_WORK INSTRUCTION_. Reproduce, exactly and only, the lines of the data that follows from the one containing "right ear: (361, 309)" down to the one containing "right wrist: (771, 322)", without pictures.

_THE DATA_.

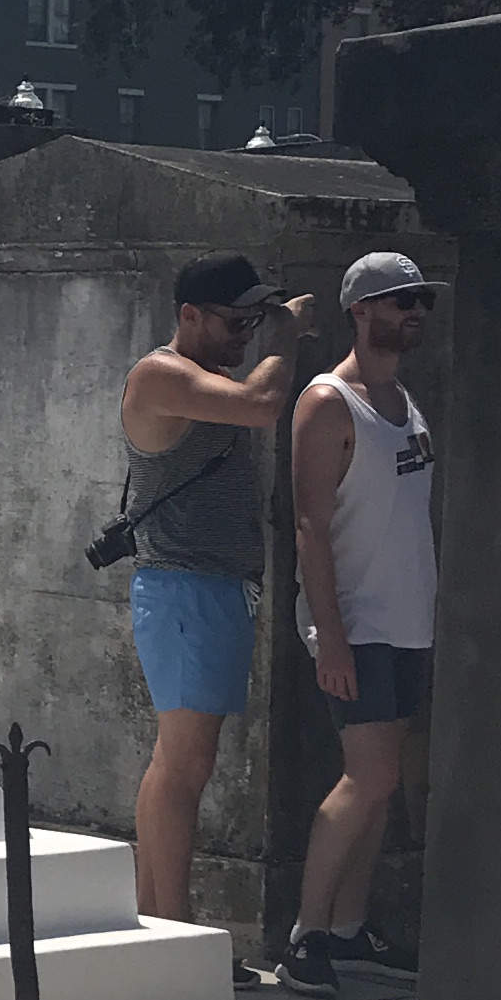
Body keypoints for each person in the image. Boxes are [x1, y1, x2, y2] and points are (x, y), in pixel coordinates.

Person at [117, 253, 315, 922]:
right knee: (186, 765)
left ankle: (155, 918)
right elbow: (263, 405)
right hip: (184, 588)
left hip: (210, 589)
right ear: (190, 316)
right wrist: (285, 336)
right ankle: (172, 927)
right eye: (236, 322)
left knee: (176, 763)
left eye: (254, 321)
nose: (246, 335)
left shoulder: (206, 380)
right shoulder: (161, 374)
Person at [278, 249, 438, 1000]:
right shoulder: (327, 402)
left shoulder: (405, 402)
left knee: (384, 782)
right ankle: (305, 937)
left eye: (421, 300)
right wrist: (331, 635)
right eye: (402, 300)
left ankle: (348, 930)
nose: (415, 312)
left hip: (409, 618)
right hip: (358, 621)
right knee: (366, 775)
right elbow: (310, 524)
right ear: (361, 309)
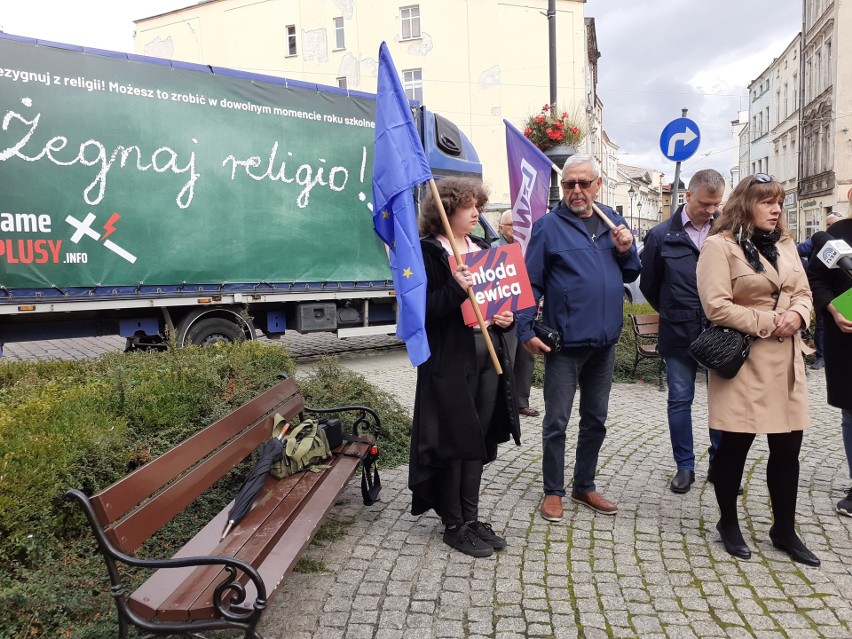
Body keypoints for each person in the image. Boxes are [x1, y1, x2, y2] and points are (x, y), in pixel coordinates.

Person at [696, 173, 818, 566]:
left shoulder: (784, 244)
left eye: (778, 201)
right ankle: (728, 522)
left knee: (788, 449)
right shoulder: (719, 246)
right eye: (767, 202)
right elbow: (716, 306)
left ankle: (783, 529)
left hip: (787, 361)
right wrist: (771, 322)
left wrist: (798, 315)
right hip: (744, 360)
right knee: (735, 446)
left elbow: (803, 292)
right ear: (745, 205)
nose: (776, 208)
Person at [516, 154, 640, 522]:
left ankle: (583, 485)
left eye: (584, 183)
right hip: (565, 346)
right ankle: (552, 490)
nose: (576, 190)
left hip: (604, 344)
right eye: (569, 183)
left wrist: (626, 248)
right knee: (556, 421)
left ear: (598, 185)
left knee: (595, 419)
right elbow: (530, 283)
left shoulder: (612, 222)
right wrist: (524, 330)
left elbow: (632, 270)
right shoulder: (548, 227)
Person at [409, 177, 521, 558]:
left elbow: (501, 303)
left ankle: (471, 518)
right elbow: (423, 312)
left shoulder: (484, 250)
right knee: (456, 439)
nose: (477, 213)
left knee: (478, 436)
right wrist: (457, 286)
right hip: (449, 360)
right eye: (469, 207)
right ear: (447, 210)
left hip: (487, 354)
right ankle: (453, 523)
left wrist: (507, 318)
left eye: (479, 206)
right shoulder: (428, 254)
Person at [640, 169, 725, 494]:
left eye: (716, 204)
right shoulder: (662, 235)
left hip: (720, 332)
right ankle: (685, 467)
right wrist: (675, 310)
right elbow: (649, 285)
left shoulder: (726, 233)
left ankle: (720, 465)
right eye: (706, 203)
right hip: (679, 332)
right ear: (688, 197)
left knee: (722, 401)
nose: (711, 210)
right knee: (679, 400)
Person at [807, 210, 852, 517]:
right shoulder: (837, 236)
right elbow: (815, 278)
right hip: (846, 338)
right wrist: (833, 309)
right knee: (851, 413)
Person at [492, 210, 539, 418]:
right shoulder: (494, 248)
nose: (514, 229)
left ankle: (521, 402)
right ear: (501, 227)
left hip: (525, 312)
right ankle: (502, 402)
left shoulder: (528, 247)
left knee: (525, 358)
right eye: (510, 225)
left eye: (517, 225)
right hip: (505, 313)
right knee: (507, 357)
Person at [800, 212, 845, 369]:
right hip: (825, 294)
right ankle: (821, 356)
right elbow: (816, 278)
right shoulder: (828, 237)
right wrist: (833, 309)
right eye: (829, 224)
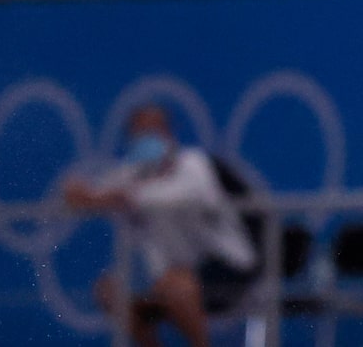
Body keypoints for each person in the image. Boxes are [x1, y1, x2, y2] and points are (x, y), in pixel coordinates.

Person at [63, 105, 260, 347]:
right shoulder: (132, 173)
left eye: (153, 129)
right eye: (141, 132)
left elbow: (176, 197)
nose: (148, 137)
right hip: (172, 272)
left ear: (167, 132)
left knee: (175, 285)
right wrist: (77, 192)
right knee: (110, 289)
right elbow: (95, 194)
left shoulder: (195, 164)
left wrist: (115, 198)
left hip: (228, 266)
...
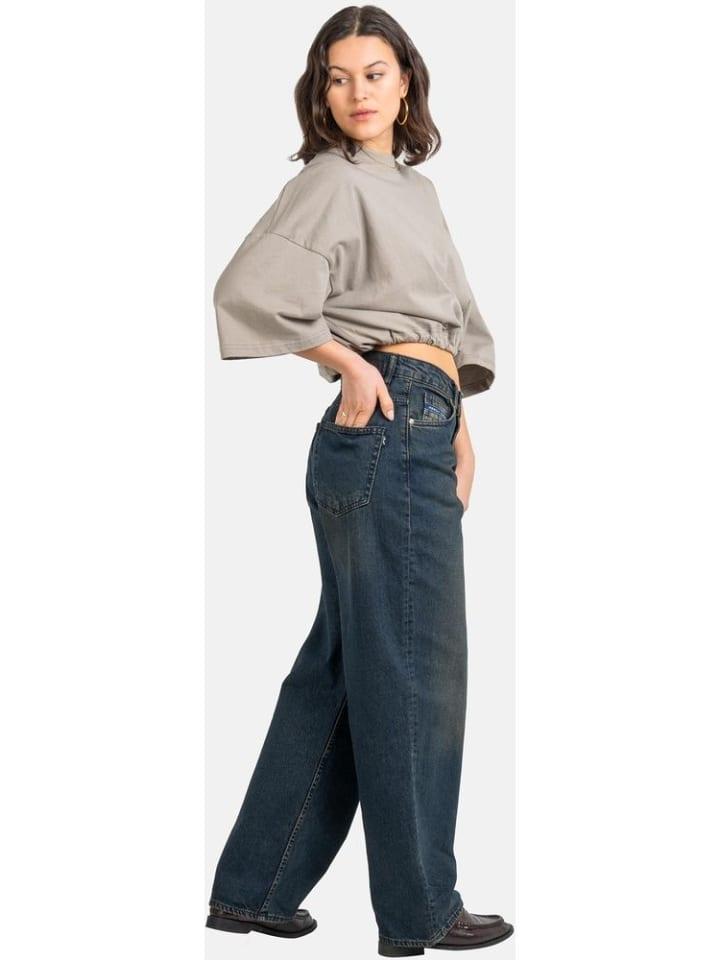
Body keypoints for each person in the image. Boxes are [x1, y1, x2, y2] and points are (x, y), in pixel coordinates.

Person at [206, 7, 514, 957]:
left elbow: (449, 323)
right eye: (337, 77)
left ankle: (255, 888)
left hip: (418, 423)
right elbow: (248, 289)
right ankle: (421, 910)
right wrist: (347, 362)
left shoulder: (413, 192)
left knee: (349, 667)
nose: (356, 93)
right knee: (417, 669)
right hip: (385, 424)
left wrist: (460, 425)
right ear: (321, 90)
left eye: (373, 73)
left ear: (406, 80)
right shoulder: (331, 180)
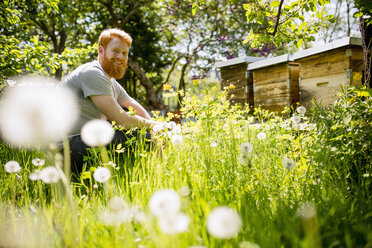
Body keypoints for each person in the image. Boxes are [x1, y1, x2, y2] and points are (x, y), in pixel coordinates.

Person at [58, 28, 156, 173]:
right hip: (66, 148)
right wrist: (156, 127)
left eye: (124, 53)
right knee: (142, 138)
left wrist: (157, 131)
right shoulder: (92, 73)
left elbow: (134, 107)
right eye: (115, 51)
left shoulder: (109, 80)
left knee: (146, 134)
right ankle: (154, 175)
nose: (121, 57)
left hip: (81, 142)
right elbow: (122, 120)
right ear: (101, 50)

_WRITTEN ANSWER_.
right ear: (361, 309)
Body keypoints for each person in the image. Boxes are [x1, y1, x2, y2] and points are (x, y), in pixel coordinates.

Person at [696, 173, 818, 566]:
left shoulder: (784, 244)
left eye: (778, 201)
right ankle: (728, 522)
left knee: (788, 449)
right shoulder: (719, 246)
right eye: (767, 202)
right elbow: (716, 306)
left ankle: (783, 529)
left hip: (787, 361)
right wrist: (771, 322)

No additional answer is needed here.